I became insane with long intervals of horrible sanity.
Edgar Allen Poe

The trouble with fighting for human freedom is that one spends most of one's time defending scoundrels. For it is against scoundrels that oppressive laws are first aimed, and oppression must be stopped at the beginning if it is to be stopped at all.
- H. L. Mencken

Many people would sooner die than think; In fact, they do so
-Bertrand Russell

What I have been telling you, from alpha to omega, what is the one great thing the sigil taught me — that everything in life is miraculous. For the sigil taught me that it rests within the power of each of us to awaken at will from a dragging nightmare of life made up of unimportant tasks and tedious useless little habits, to see life as it really is, and to rejoice in its exquisite wonderfulness. If the sigil were proved to be the top of a tomato-can, it would not alter that big fact, nor my fixed faith. No Harrowby, the common names we call things by do not matter — except to show how very dull we are ...
-James Branch Cabell

August 22, 2017 - 11:46 a.m.

Written in Stone

I didn't go out yesterday; I stayed home and spent many hours with a cold pack wrapped around my knee. It still hurt when I went to sleep but when I woke up it was fine. The problem was a sore anterior cruciate ligament. The heating pad on the back and neck was not as effective. They still hurt. I have to go shopping today in the extreme heat. I should probably minimize the weight I have to carry.

◆ RECORDED INFORMATION ◆
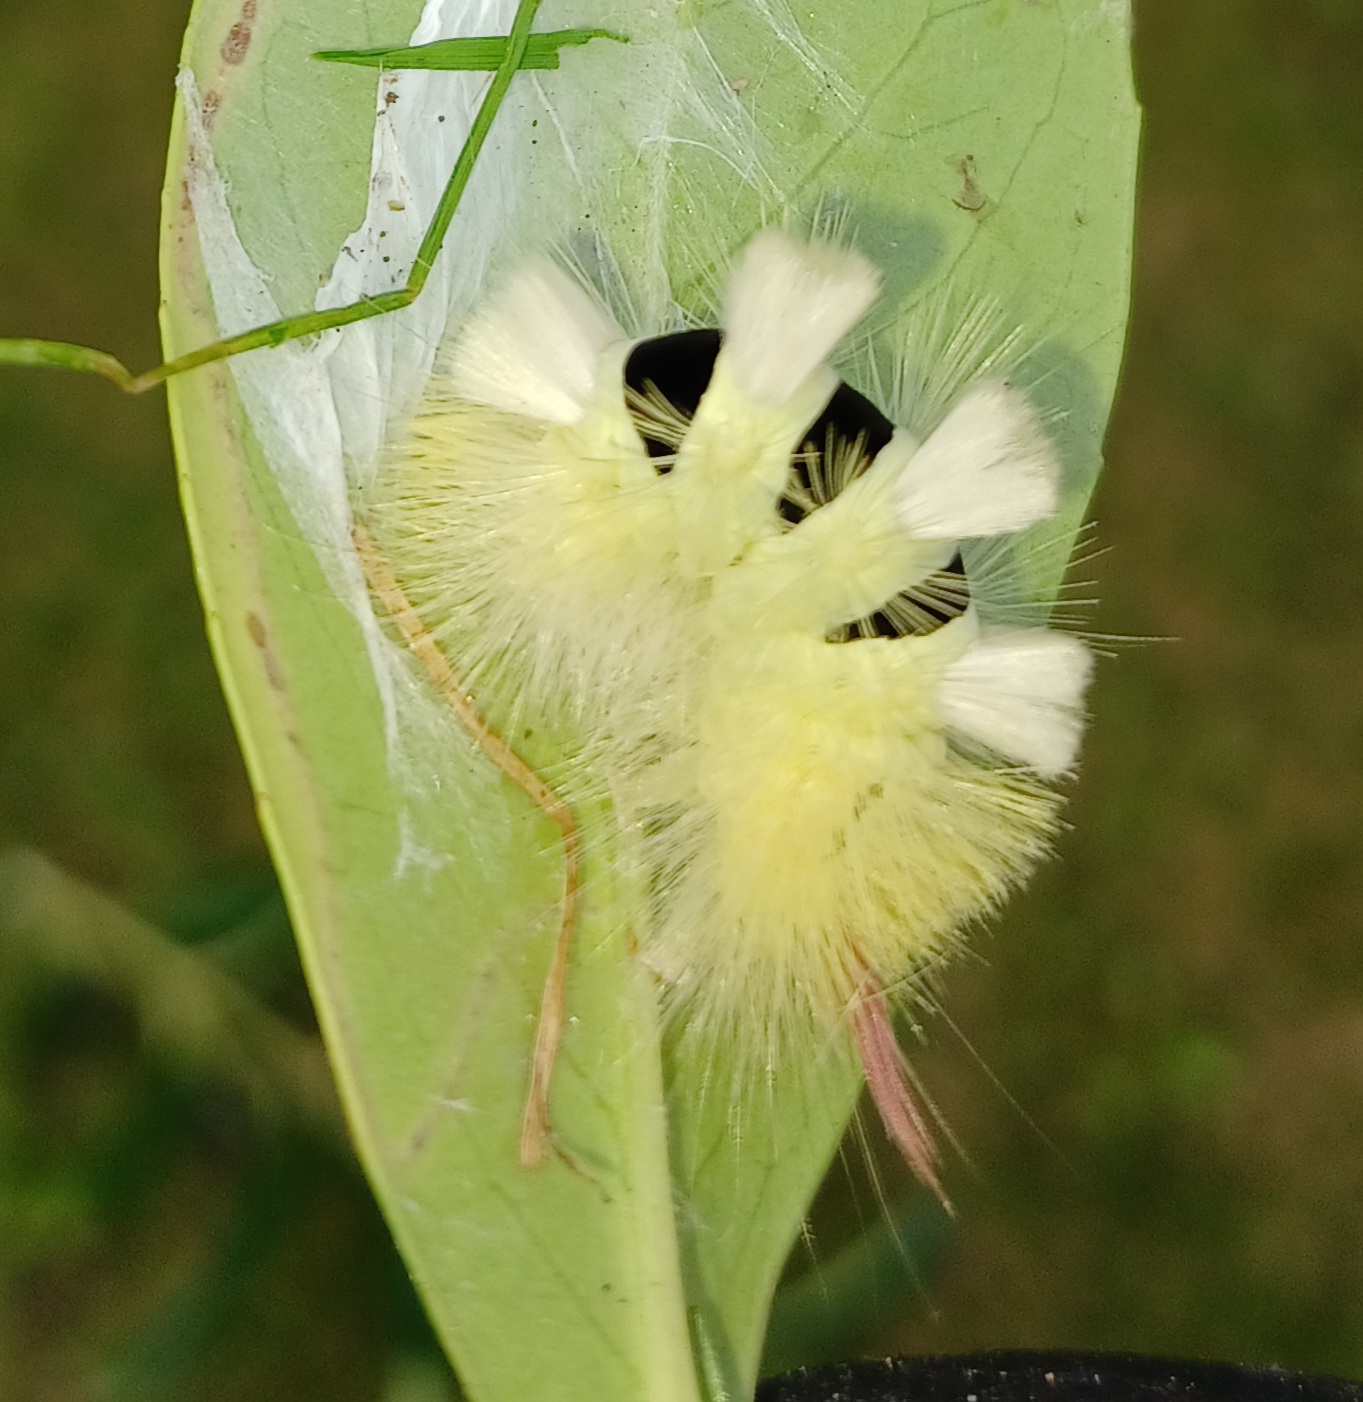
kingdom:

...

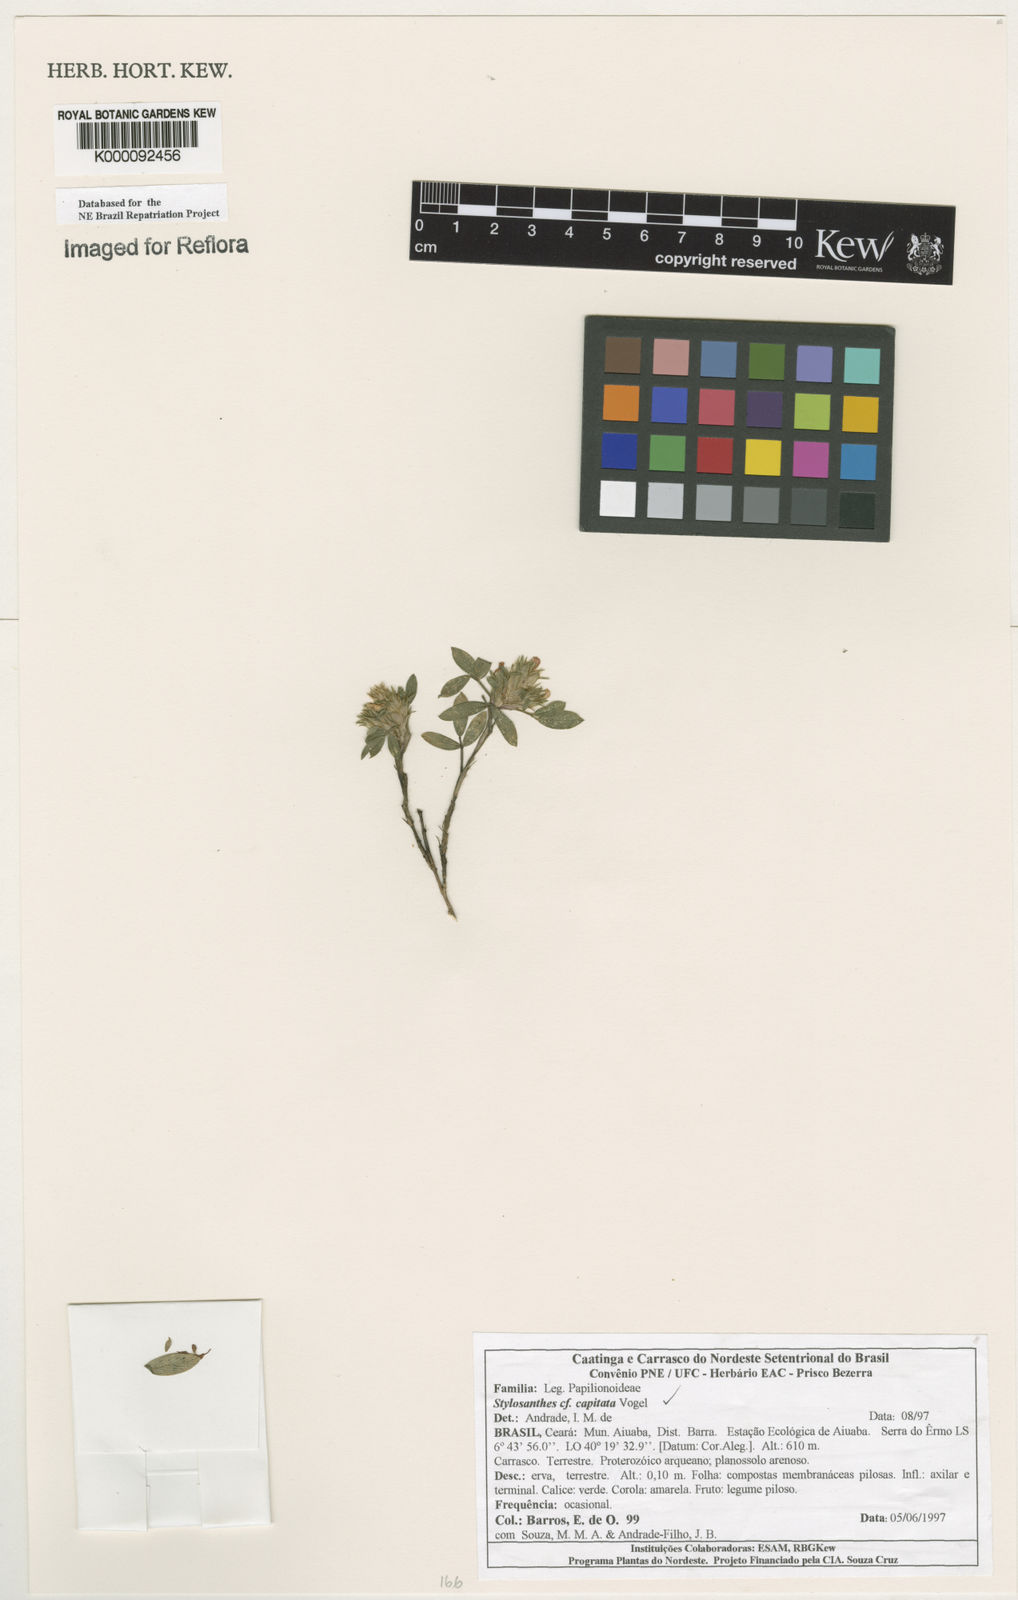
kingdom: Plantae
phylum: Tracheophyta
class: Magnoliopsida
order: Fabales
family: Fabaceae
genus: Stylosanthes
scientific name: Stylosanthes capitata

◆ WHAT THIS EXERCISE ASKS ◆
1. Answer these from the journal page:
(a) According to the Mencken quotation, against whom are oppressive laws first aimed?
(b) In the Cabell quotation, what does the speaker say the sigil taught?
(c) What does the August 22, 2017 entry name as the problem with the knee?
2. Please put this sentence from the journal page into Spanish: "It still hurt when I went to sleep but when I woke up it was fine."
3. Pick up the journal page's August 22 entry after its final sentence and add a few lines in the same first-person voice.

◆ RESPONSES TO THE EXERCISE ◆
1.
(a) Scoundrels.
(b) That everything in life is miraculous.
(c) A sore anterior cruciate ligament.

2. Todavía me dolía cuando me fui a dormir, pero cuando me desperté estaba bien.

3.
I watched Marvel's The Defenders last night. I heard the reviews aren't favorable but I love it. It hits a few of my sweet spots; it takes place in New York, crossovers make all the shows more real, and I love stories of motley crews of misfits forming a team.

Now to turn simultaneously political and personal. There are some attitudes that are deeply ingrained in childhood. The events in Charlottesville and the responses to it brought back childhood memories.

I know you'll find this shocking but I was a bit nerdy as a kid. Every year I'd look forward to the day my father would bring home that year's almanac. I would devour it. I was fascinated by some weird things, like ranking countries and states by their production of resources. I wanted to know who made the most gold, oil, wheat, and cars. I'd pour over the list of populations and areas. For every state, it would give a little blurb listing things like the state bird. I remember my joy in discovering that the state insect of California was the California Dog-Faced Butterfly.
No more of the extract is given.